→ **INSTRUCTION A**
According to the biography of John Francis (Jack) Donnelly, where did he embark for in October 1914?

→ **PASSAGE SHOWN**
John Donnelly

John Francis (Jack) Donnelly

Block 40 Woden District

John Francis (Jack) Donnelly was born at Bywong near Gundaroo, NSW on the 28th June 1885. His parents belonged to the pioneering Donnelly and Massy families who are associated with the Gundaroo and Bungendore districts of NSW.

Donnelly was part of the Light Horse Guard at the Canberra Naming Ceremony in 1913. Donnelly was serving on the staff of Sir William Bridges as Regimental Quartermaster Sergeant when World War 1 began. Along with his younger brother Patrick Donnelly, he embarked for Egypt in October 1914. Donnelly was wounded at Gallipoli in 1915 and in early 1916, transferred to the 2nd Pioneer Battalion on the Western Front.

→ **DATASET ENTRIES**

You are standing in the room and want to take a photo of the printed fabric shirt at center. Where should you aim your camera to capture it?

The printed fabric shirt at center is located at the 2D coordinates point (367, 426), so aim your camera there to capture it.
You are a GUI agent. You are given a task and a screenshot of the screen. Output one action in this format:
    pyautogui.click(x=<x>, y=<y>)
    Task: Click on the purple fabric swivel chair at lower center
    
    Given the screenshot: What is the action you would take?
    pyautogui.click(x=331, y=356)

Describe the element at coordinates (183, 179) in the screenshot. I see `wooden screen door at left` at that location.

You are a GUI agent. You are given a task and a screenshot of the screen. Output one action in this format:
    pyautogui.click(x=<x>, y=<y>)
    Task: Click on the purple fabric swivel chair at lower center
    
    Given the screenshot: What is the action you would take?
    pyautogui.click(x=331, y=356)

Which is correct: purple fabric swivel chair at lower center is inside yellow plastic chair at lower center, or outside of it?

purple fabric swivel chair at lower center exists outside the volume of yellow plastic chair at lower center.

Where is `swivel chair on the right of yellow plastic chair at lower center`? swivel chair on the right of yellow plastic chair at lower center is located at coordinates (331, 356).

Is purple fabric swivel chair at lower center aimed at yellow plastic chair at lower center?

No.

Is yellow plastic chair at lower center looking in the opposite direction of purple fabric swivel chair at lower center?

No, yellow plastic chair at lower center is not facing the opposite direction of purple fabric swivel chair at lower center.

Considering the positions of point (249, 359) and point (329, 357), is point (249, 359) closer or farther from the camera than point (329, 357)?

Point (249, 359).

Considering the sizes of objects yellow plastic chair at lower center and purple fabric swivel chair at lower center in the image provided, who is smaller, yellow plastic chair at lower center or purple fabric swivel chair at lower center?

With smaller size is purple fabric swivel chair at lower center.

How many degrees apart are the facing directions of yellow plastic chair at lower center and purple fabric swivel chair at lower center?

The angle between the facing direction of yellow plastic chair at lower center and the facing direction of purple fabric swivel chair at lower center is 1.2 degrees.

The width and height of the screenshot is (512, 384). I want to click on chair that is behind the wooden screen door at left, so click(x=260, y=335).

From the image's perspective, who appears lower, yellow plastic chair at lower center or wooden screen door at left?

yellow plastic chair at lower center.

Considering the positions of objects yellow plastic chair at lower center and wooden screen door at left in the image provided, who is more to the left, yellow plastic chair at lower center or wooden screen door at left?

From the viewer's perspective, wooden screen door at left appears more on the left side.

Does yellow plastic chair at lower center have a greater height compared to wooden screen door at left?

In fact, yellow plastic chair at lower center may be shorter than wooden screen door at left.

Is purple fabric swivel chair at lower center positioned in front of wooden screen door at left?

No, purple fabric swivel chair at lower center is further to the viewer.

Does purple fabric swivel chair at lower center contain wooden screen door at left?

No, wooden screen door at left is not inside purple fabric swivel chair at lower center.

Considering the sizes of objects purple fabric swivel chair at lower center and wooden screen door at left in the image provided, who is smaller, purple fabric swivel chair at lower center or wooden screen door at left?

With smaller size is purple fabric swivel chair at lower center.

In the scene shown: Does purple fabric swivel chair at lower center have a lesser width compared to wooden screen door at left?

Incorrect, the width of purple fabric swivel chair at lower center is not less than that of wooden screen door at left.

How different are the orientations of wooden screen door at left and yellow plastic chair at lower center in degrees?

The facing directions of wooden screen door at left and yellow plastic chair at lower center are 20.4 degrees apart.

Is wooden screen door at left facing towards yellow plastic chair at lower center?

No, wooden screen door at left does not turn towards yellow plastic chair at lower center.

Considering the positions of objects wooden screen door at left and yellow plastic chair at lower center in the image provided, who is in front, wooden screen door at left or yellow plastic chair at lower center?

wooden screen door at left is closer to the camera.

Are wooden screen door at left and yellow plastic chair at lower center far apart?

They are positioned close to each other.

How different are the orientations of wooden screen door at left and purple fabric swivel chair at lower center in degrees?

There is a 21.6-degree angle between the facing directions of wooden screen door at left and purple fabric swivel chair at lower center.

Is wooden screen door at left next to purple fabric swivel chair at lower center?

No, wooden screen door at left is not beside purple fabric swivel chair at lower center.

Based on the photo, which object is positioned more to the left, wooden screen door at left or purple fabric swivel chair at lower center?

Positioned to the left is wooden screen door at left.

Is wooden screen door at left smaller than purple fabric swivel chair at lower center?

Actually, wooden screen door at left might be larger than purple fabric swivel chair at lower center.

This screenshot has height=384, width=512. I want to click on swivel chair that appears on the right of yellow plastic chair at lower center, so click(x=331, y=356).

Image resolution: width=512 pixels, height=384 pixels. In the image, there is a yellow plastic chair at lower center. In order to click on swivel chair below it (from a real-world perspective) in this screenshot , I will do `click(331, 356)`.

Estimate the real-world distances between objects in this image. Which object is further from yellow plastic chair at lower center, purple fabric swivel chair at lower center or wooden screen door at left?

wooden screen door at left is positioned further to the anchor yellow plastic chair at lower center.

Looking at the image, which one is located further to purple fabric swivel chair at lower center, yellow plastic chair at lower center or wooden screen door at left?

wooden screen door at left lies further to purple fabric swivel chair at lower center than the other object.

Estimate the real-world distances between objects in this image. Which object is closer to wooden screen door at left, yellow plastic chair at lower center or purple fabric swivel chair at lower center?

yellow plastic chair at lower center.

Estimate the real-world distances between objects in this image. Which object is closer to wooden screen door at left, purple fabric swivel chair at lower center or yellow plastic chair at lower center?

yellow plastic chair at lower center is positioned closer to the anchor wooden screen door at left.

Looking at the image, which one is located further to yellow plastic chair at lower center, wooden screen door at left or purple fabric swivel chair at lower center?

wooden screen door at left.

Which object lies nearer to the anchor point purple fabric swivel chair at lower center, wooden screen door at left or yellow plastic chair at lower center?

→ **INSTRUCTION B**
In the rows, rewrite the lines from the line with "Considering the positions of objects yellow" to the line with "Does purple fabric swivel chair at lower center contain", changing "screen door" to "closet door" and leaving everything else unchanged.

→ **FULL SOLUTION A**
Egypt

→ **FULL SOLUTION B**
Considering the positions of objects yellow plastic chair at lower center and wooden closet door at left in the image provided, who is more to the left, yellow plastic chair at lower center or wooden closet door at left?

From the viewer's perspective, wooden closet door at left appears more on the left side.

Does yellow plastic chair at lower center have a greater height compared to wooden closet door at left?

In fact, yellow plastic chair at lower center may be shorter than wooden closet door at left.

Is purple fabric swivel chair at lower center positioned in front of wooden closet door at left?

No, purple fabric swivel chair at lower center is further to the viewer.

Does purple fabric swivel chair at lower center contain wooden closet door at left?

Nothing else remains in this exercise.